Love this photo @brettkingphotography tagged me in – times like this really make you appreciate these moments and he captured it perfectly. Can’t wait to have this feeling again soon; be able to celebrate/hug all my nearest and dearest again 🙌 #socialdistancing #dreamteam #baldy pic.twitter.com/CgChapTVNf
— Cory McKenna (@CoryMcKenna99) April 11, 2020
Her last fight, in the straw-weight division of the Cage Warriors promotion, was cancelled because of coronavirus. But rest assured, it won’t be long before she’s back.
4: John Phillips
As an organisation, the UFC has a somewhat erratic approach to new signings.
Some they nurture carefully, building them up for a title shot and possible worldwide stardom.
Others, they throw in at the deep end and see if they can swim. Phillips fell into the latter category.
Not that he was bothered. The 35-year old Swansea southpaw had his first pro MMA fight back in 2005 and has notched some major scalps since then with no fewer than 20 of his 22 wins coming by KO or TKO.
What you see is what you get with the ‘Welsh Wrecking Machine.’ He’s unlikely to do many somersaults or spinning kicks off the cage, but he’d probably be able to punch his way out of a concrete bunker if he had to.
3: Jack Marshman
Ex-paratrooper Marshman firmly believes his decade of military service helped him develop the physical and mental toughness as well as self-discipline required to reach the pinnacle of MMA – and give him the edge over many of his opponents.
He wasn’t wrong.
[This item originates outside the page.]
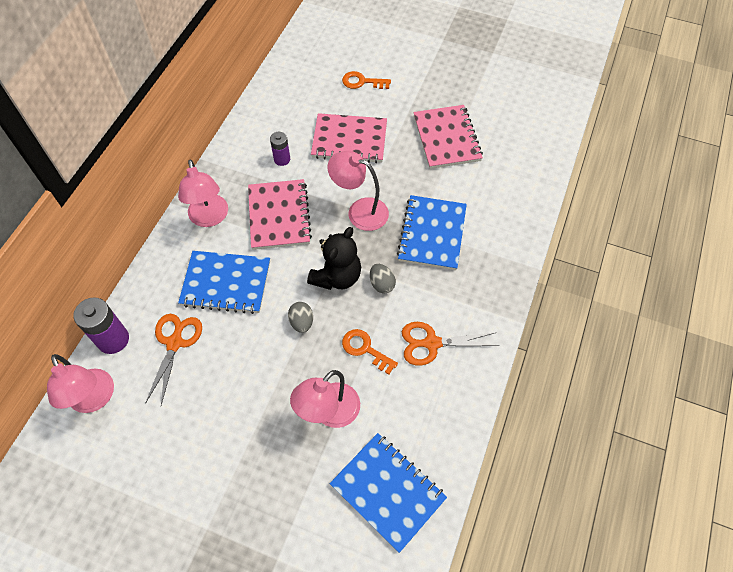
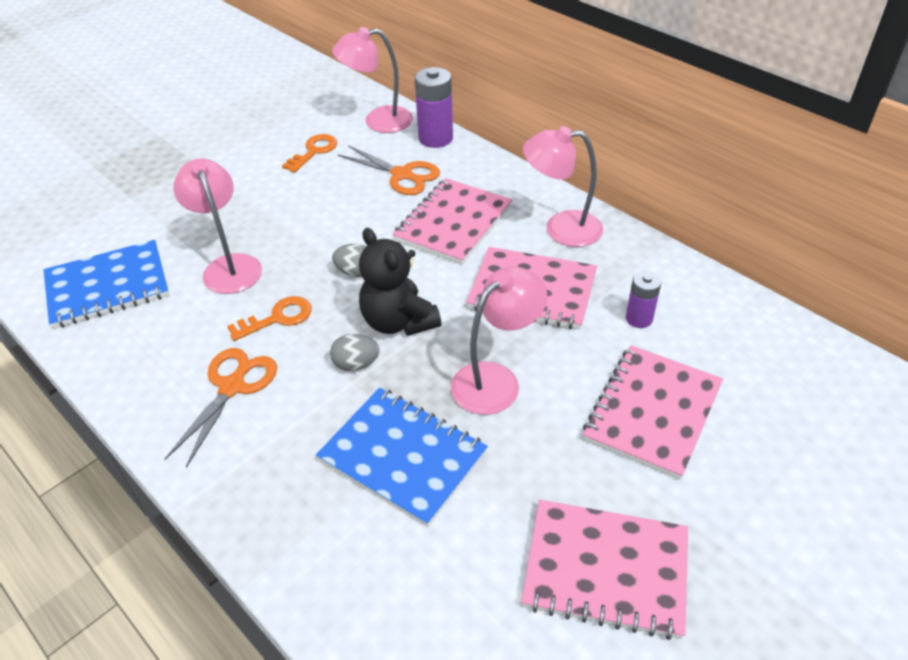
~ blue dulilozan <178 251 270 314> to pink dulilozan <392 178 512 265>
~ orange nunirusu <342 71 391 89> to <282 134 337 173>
The Abertillery middleweight became a BAMMA and Cage Warriors champ, before becoming the first ever Welshman to crack the big time in being signed by the UFC.
There, he enjoyed a dream start with a Performance of the Night win over Swede Magnus Cedenblad in November 2016.
Four defeats from six since then shows the gulf in class between the UFC and other promotions, but at 30-years old, Marshman has time on his side.
2: Jack Shore
The 25-year former Cage Warriors Bantamweight champion is the latest addition to the UFC ranks, and made an impressive debut in September 2019 against Nohelin Hernandez who he submitted with a rear naked choke, his preferred move.
That win took his pro record to an impressive 12-0, and he won a lot of new fans that night in Copenhagen.
This, combined with a perfect amateur record, a prodigious talent and an unwavering confidence with a work ethic to match, and it becomes easy to see why he is widely regarded as one of the best MMA prospects in Europe, if not the world.
If he keeps his feet on the ground, the sky is the limit for the gifted Abertillery boy.
1: Brett Johns
Like so many Welsh boxing greats, Johns is small in stature, standing just 5’ 7” and competing in the bantamweight division, but has a huge heart and no lack of skill.
His tenacity and ability to grind out a win is something to behold.
He also knows what it is like to come through adversity, losing back-to-back decisions after a bright start in the UFC and forced to sit out the whole of 2019 through injury.
This fight is fucking amazing. Montel looked like a future champ in his last fight but Brett Johns is maybe the grittiest fighter at 135. Both tremendous wrestlers and grapplers, Montel’s length in the stand-up could be the story here https://t.co/lypOAwENdB
— UFC Fight Previews (@UfcPreviews) June 18, 2020
He bounced back earlier this year with a Fight of the Night (a $50,000 bonus) performance against Tony Gravely.
The 28-year old Swansea native is probably the most well-rounded Welsh fighter on the UFC’s books, and boasts an enviable mix of youth and experience. He could be our best chance of a world champion.